## Task directions
Rewrite all the material below, changing every "pose" to "view" and keeping everything else the same. Leave the pictures out.

## Extracted entries
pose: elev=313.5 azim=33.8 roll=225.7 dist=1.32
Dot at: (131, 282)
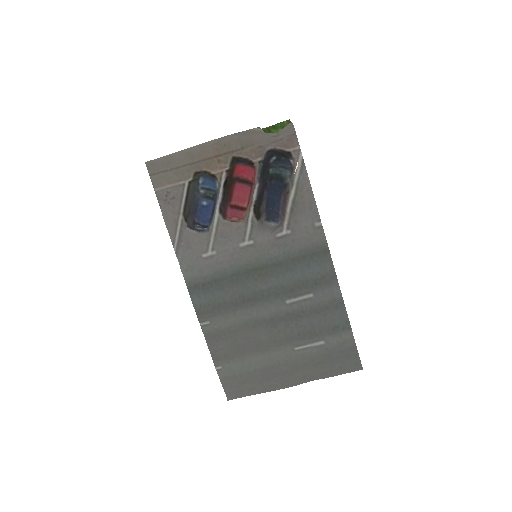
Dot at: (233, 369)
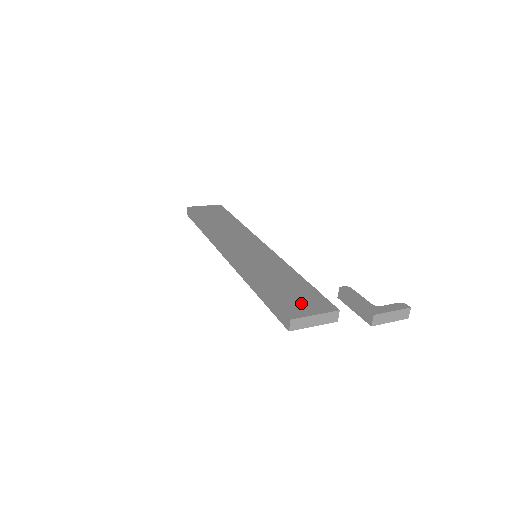
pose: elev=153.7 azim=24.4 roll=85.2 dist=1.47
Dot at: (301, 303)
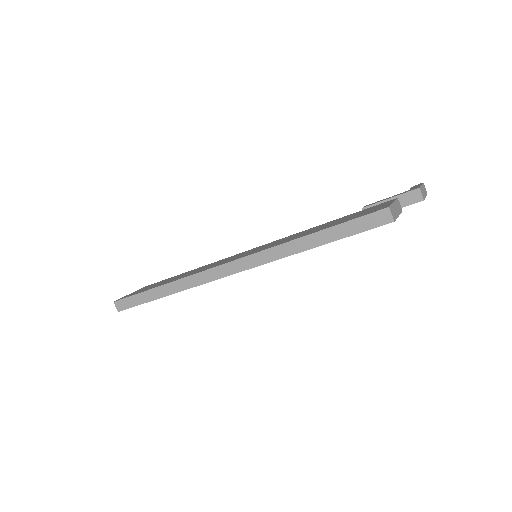
Dot at: (368, 211)
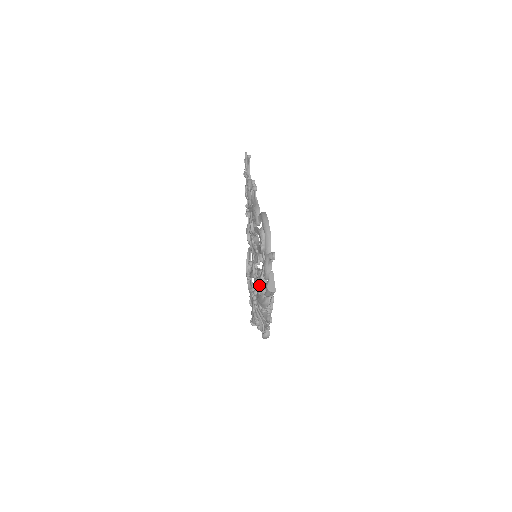
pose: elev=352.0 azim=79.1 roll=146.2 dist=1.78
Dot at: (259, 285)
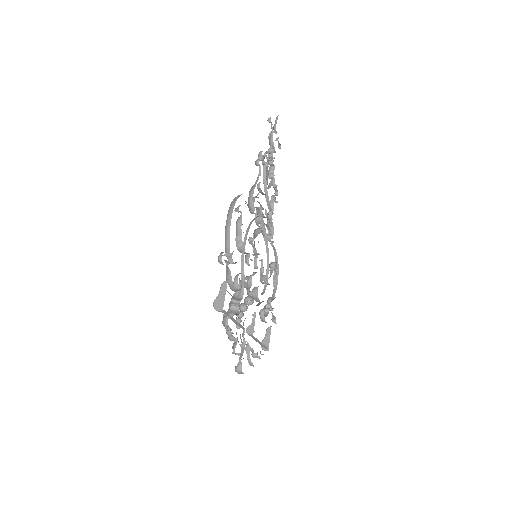
Dot at: (231, 298)
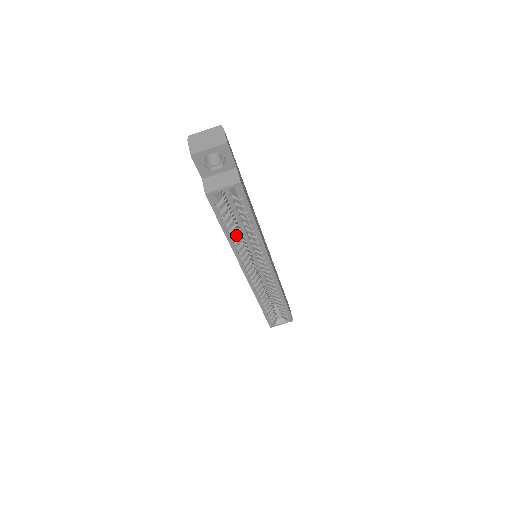
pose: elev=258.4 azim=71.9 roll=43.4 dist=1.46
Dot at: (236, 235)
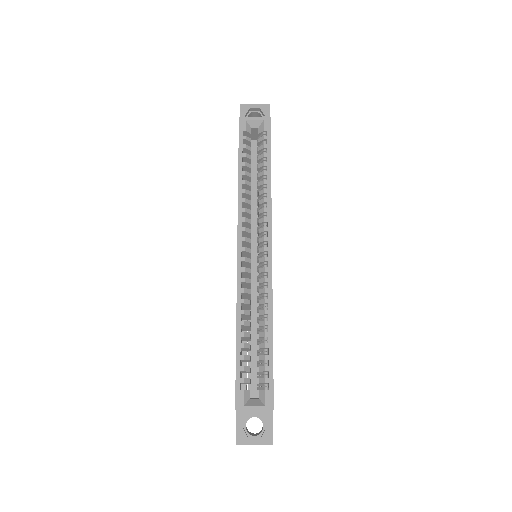
Dot at: (248, 181)
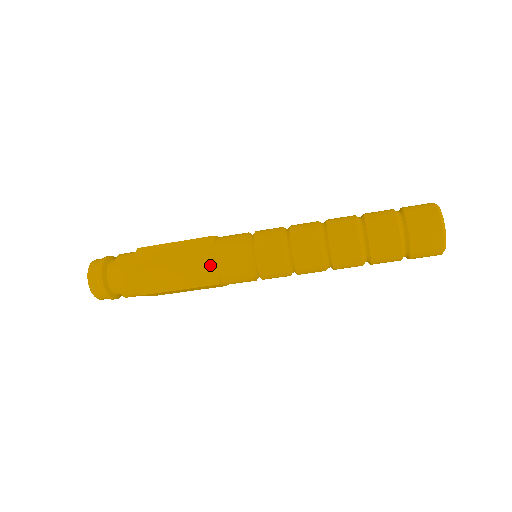
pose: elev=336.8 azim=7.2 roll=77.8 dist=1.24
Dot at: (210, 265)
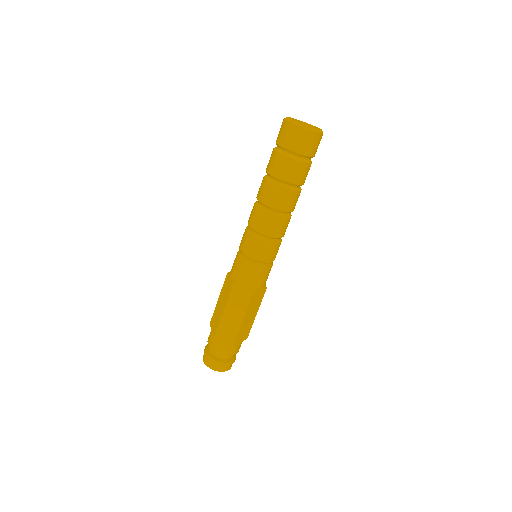
Dot at: (228, 278)
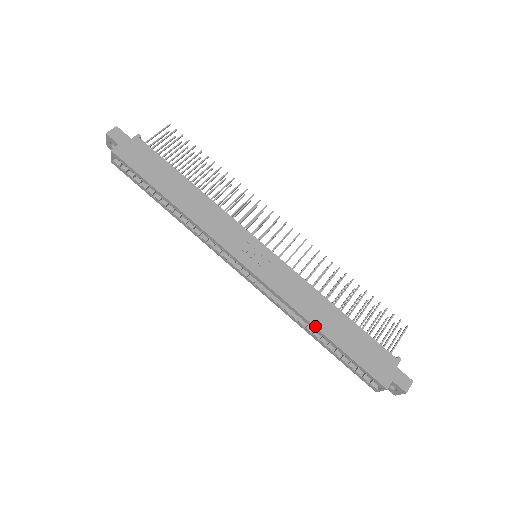
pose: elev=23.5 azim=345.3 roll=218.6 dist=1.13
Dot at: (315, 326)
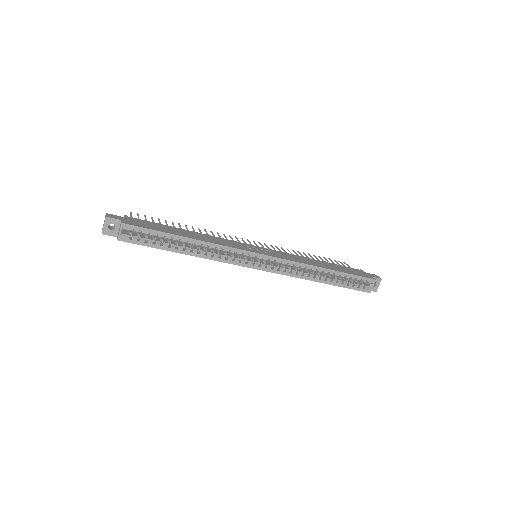
Dot at: (322, 267)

## Output of the task
view: elev=313.5 azim=33.8 roll=225.7 dist=1.32
Dot at: (131, 282)
Dot at: (233, 369)
view: elev=153.7 azim=24.4 roll=85.2 dist=1.47
Dot at: (301, 303)
Dot at: (368, 211)
view: elev=352.0 azim=79.1 roll=146.2 dist=1.78
Dot at: (259, 285)
Dot at: (231, 298)
view: elev=258.4 azim=71.9 roll=43.4 dist=1.46
Dot at: (236, 235)
Dot at: (248, 181)
view: elev=336.8 azim=7.2 roll=77.8 dist=1.24
Dot at: (210, 265)
Dot at: (228, 278)
view: elev=23.5 azim=345.3 roll=218.6 dist=1.13
Dot at: (315, 326)
Dot at: (322, 267)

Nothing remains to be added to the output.